◆ **DIRECTIONS**:
Verbatim copy without pictures. Please print every entry as it stands.

————

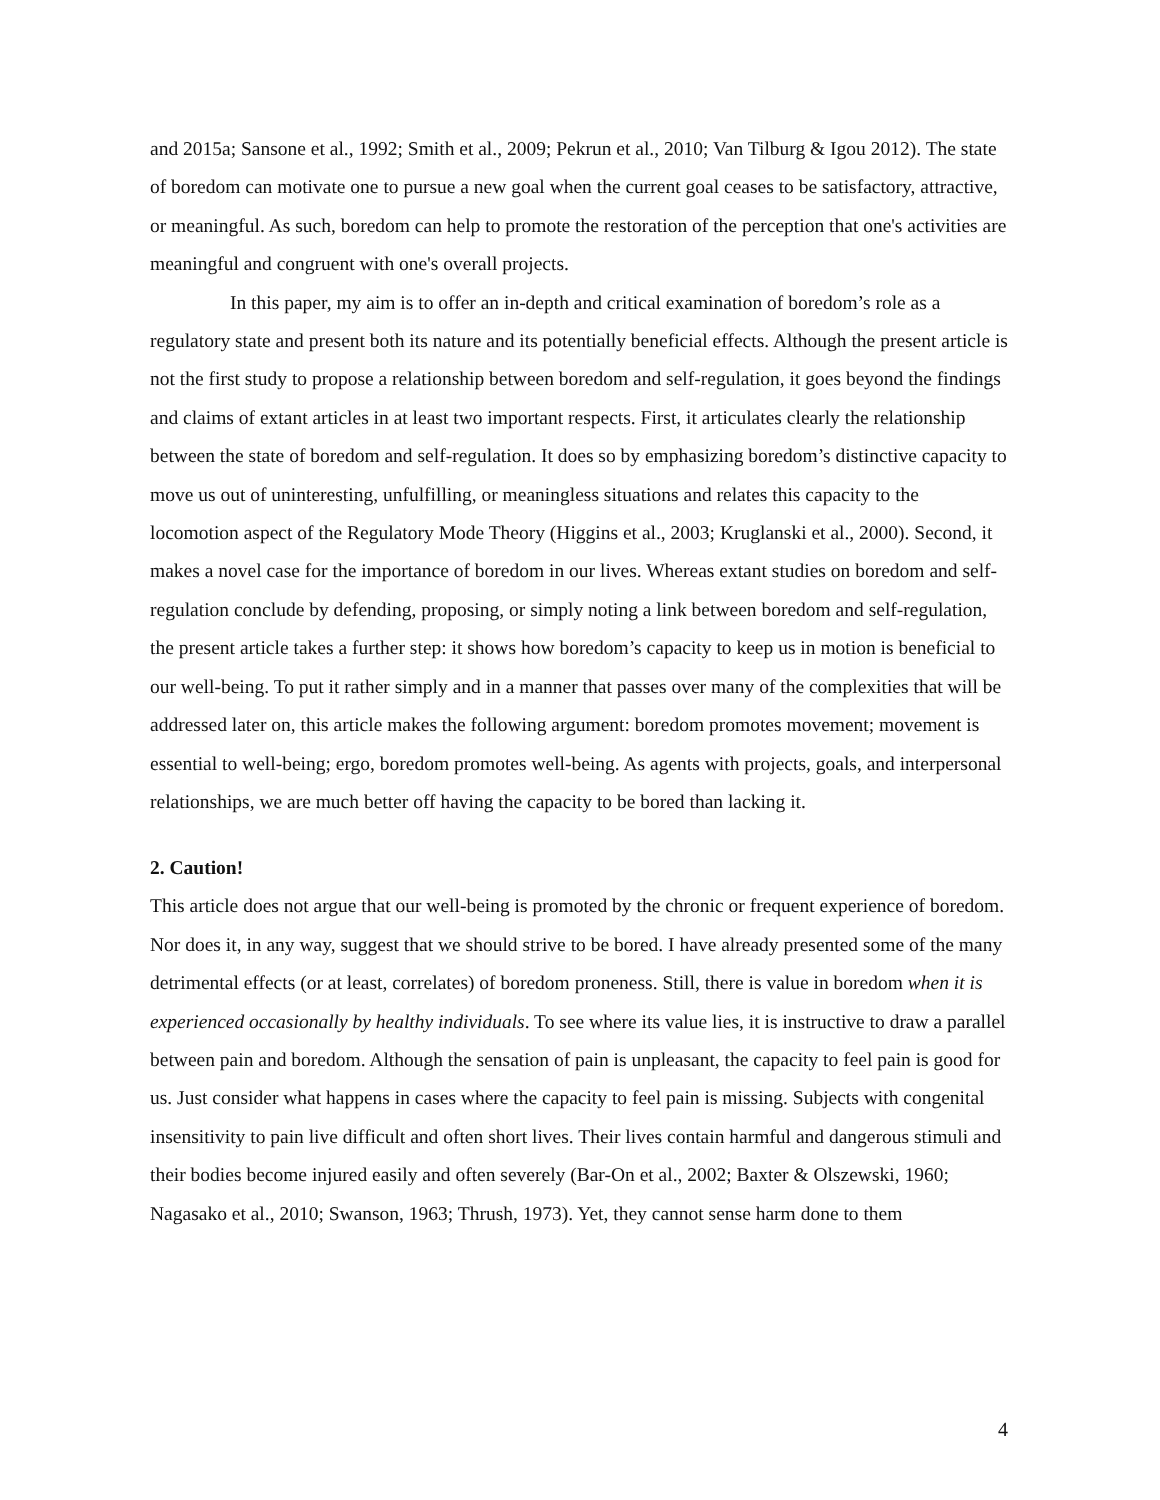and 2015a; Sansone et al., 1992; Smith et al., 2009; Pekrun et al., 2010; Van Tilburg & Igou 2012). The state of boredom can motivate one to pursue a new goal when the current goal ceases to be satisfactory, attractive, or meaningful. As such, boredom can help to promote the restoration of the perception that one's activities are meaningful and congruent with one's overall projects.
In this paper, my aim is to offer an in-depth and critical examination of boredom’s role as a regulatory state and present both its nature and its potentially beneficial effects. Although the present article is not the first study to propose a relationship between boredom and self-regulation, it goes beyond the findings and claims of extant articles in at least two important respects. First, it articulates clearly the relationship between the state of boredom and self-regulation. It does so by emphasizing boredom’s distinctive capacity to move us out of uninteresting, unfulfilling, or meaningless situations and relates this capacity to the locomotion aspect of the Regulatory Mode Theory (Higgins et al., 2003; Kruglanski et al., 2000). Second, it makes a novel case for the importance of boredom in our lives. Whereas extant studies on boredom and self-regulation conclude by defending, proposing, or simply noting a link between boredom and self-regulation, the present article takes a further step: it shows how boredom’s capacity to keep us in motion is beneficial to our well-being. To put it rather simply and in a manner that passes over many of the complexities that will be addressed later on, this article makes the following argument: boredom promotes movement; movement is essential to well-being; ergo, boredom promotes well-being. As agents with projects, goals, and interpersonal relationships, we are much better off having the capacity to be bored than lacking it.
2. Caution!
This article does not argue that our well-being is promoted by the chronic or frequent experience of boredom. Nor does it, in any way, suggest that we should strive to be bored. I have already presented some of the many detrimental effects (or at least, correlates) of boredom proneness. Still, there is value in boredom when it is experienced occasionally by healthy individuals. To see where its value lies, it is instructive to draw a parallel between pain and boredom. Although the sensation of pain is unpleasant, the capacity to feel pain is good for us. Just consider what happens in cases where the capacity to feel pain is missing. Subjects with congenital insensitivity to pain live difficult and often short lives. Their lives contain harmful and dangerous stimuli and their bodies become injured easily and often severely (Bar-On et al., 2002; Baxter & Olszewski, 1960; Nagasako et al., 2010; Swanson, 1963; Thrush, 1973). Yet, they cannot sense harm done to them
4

————

◆ **RESPONSE TO THE EXERCISE**:
and 2015a; Sansone et al., 1992; Smith et al., 2009; Pekrun et al., 2010; Van Tilburg & Igou 2012). The state of boredom can motivate one to pursue a new goal when the current goal ceases to be satisfactory, attractive, or meaningful. As such, boredom can help to promote the restoration of the perception that one's activities are meaningful and congruent with one's overall projects.
In this paper, my aim is to offer an in-depth and critical examination of boredom’s role as a regulatory state and present both its nature and its potentially beneficial effects. Although the present article is not the first study to propose a relationship between boredom and self-regulation, it goes beyond the findings and claims of extant articles in at least two important respects. First, it articulates clearly the relationship between the state of boredom and self-regulation. It does so by emphasizing boredom’s distinctive capacity to move us out of uninteresting, unfulfilling, or meaningless situations and relates this capacity to the locomotion aspect of the Regulatory Mode Theory (Higgins et al., 2003; Kruglanski et al., 2000). Second, it makes a novel case for the importance of boredom in our lives. Whereas extant studies on boredom and self-regulation conclude by defending, proposing, or simply noting a link between boredom and self-regulation, the present article takes a further step: it shows how boredom’s capacity to keep us in motion is beneficial to our well-being. To put it rather simply and in a manner that passes over many of the complexities that will be addressed later on, this article makes the following argument: boredom promotes movement; movement is essential to well-being; ergo, boredom promotes well-being. As agents with projects, goals, and interpersonal relationships, we are much better off having the capacity to be bored than lacking it.
2. Caution!
This article does not argue that our well-being is promoted by the chronic or frequent experience of boredom. Nor does it, in any way, suggest that we should strive to be bored. I have already presented some of the many detrimental effects (or at least, correlates) of boredom proneness. Still, there is value in boredom when it is experienced occasionally by healthy individuals. To see where its value lies, it is instructive to draw a parallel between pain and boredom. Although the sensation of pain is unpleasant, the capacity to feel pain is good for us. Just consider what happens in cases where the capacity to feel pain is missing. Subjects with congenital insensitivity to pain live difficult and often short lives. Their lives contain harmful and dangerous stimuli and their bodies become injured easily and often severely (Bar-On et al., 2002; Baxter & Olszewski, 1960; Nagasako et al., 2010; Swanson, 1963; Thrush, 1973). Yet, they cannot sense harm done to them
4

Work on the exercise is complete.